(1)Team & Project Introduction
We are dedicated to reshaping enterprise productivity through AI. Our team's core project is KNemo, a next-generation intelligent meeting organization software. KNemo integrates Large Language Models (LLM) with advanced speech processing (ASR/Diarization) to provide meeting summaries, speaker identification, and actionable item extraction on edge server.
As a part of our team, you will be involved in cutting-edge tech integrations. We highly value engineering quality and the ability to deploy real-world applications, encouraging our members to leverage AI-assisted tools for maximum efficiency. You will collaborate with an outstanding product and engineering team to transform the latest AI models into reliable, low-latency, and privacy-focused products.
(2)Responsibilities
- AI Core Feature Development: Design and implement LLM/Audio-based applications, including the development of RAG architectures, Chat Q/A systems, and highly accurate long-context/meeting summarization features.
- Systematic Prompt Engineering: Optimize prompts across complex contexts and various use cases. Ensure the system consistently outputs structured data to accurately extract key meeting takeaways and Action Items.
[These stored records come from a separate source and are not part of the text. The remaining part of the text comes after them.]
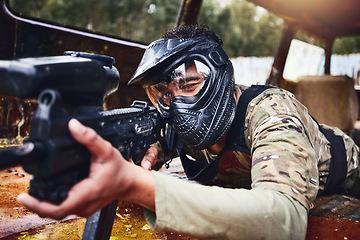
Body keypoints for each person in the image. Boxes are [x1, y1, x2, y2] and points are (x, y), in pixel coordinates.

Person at [18, 24, 360, 239]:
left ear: (220, 75)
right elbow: (159, 139)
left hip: (347, 177)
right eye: (161, 92)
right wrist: (145, 153)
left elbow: (284, 221)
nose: (174, 102)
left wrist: (138, 185)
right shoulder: (170, 119)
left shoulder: (271, 110)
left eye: (188, 83)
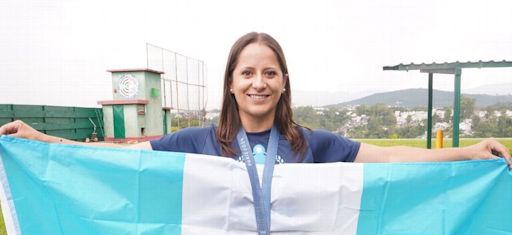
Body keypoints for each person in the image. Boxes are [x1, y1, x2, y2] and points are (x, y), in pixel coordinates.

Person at [0, 32, 510, 167]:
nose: (258, 82)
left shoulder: (314, 143)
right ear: (231, 82)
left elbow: (395, 156)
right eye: (248, 72)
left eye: (269, 72)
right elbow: (125, 157)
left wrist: (467, 151)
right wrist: (44, 141)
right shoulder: (197, 141)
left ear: (284, 82)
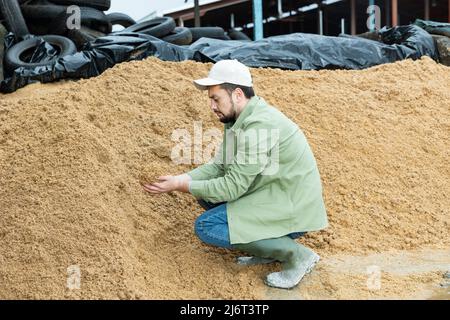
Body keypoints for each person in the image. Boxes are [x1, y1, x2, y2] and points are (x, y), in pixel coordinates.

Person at [143, 59, 328, 289]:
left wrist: (182, 186)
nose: (212, 106)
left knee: (207, 227)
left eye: (215, 98)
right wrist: (183, 179)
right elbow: (219, 167)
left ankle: (297, 256)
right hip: (273, 194)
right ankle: (269, 250)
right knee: (206, 193)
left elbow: (232, 187)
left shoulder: (258, 126)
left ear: (237, 94)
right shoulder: (238, 120)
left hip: (293, 208)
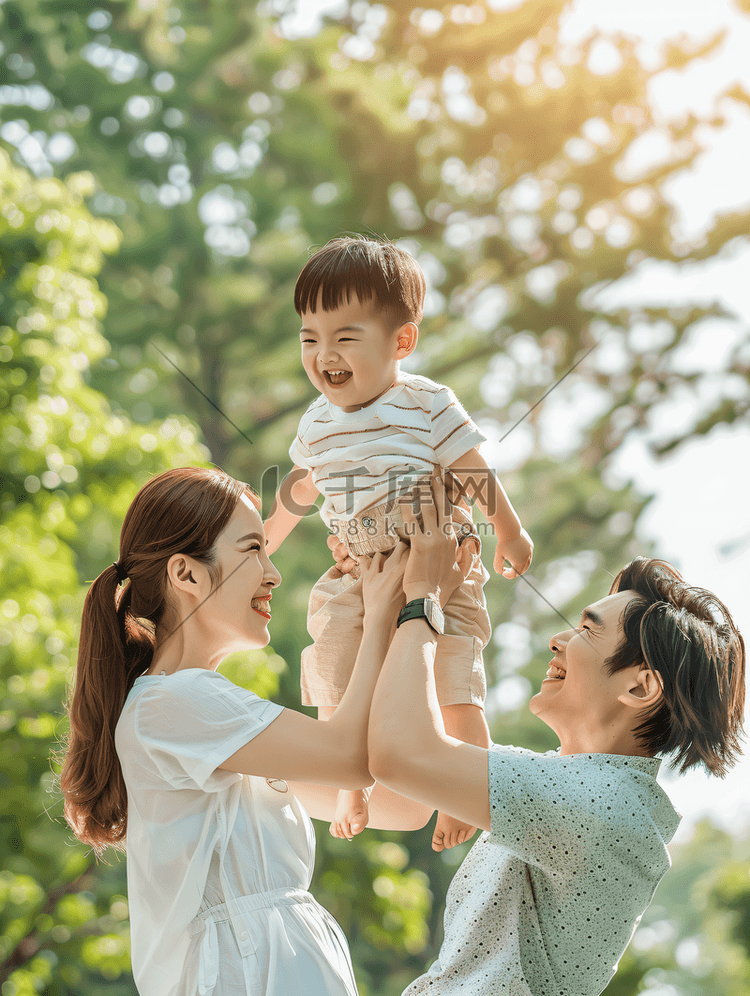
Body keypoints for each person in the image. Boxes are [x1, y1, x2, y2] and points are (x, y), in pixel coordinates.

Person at [365, 471, 746, 996]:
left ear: (640, 688)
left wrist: (422, 601)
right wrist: (411, 599)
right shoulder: (561, 786)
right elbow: (396, 751)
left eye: (588, 630)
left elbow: (398, 753)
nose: (559, 639)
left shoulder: (608, 806)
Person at [57, 465, 434, 996]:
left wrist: (371, 615)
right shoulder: (174, 703)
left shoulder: (214, 721)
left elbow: (403, 801)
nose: (273, 573)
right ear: (186, 574)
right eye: (253, 549)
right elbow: (351, 756)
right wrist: (390, 612)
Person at [263, 234, 533, 850]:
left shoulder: (426, 403)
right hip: (358, 566)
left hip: (435, 558)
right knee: (334, 663)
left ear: (401, 341)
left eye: (344, 337)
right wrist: (264, 540)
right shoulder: (316, 424)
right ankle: (349, 778)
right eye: (309, 337)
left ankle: (469, 787)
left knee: (453, 679)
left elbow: (471, 469)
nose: (323, 353)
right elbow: (303, 489)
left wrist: (510, 531)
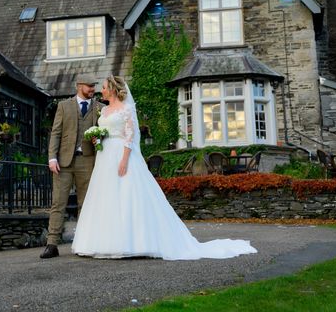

- Backend Architecture & Deployment: Participate in API development and architectural planning for AI applications. Containerize models and apps (Docker), deploy them to Linux servers, and help maintain CI/CD pipelines and daily system operations.
- Model Inference Optimization & Tech Integration: Evaluate and adopt LLM acceleration frameworks (e.g., vLLM, llama.cpp) to enhance system performance. Assist in researching and designing architectures to deploy audio processing or AI models onto Edge devices (NPU).
- Cross-Functional Collaboration: Work closely with PMs and other engineering teams to define product requirements and design system workflows. Actively utilize AI-assisted tools to optimize the team's overall development efficiency.
(3)Job Requirements
Basic Qualifications
- LLM Application Development: Practical experience in developing Large Language Model (LLM) applications. Proficient in Chat Q/A, RAG (Retrieval-Augmented Generation) architectures, and long-context/document summarization techniques.
- Prompt Engineering: Proven ability to systematically tune and optimize prompts to consistently output structured data (e.g., JSON) for precise extraction of meeting summaries and Action Items.
- System Deployment & Version Control: Familiarity with Python and Linux environments. Solid understanding of Docker containerization, GitLab version control, and basic CI/CD pipelines, along with hands-on server-side deployment experience.
- AI Tool Utilization: Proficiency in leveraging various AI-assisted development tools to enhance overall engineering and workflow efficiency.
How to Stand Out
- Audio & Text AI Processing: Experience in developing and training ASR (Automatic Speech Recognition), Speaker Diarization, or speech frontend technologies. Familiarity with low-level audio processing (e.g., FFmpeg) or real-time streaming (e.g., WebRTC, WebSocket) is a strong plus.
- Workflow & Context Design: Practical experience in designing complex system workflows and Context Engineering.
- Model Deployment & Acceleration: Hands-on experience with LLM inference deployment and acceleration techniques. Familiarity with frameworks such as llama.cpp, sglang, vLLM, or BentoML.
- Edge Computing Integration: Ability to optimize AI models, with conceptual knowledge and practical experience in deploying models to Edge Devices or NPUs.
- Backend & API Development: Familiarity with backend frameworks (e.g., FastAPI, Flask, or Node.js). Experience in API integration and connecting internal/external systems.
- Database Management: Experience in the architectural design and operation of relational and non-relational databases (e.g., PostgreSQL, Redis).
- Server Operations & Management: Experience managing model execution across multiple servers, configuring load balancing, and handling daily system operations.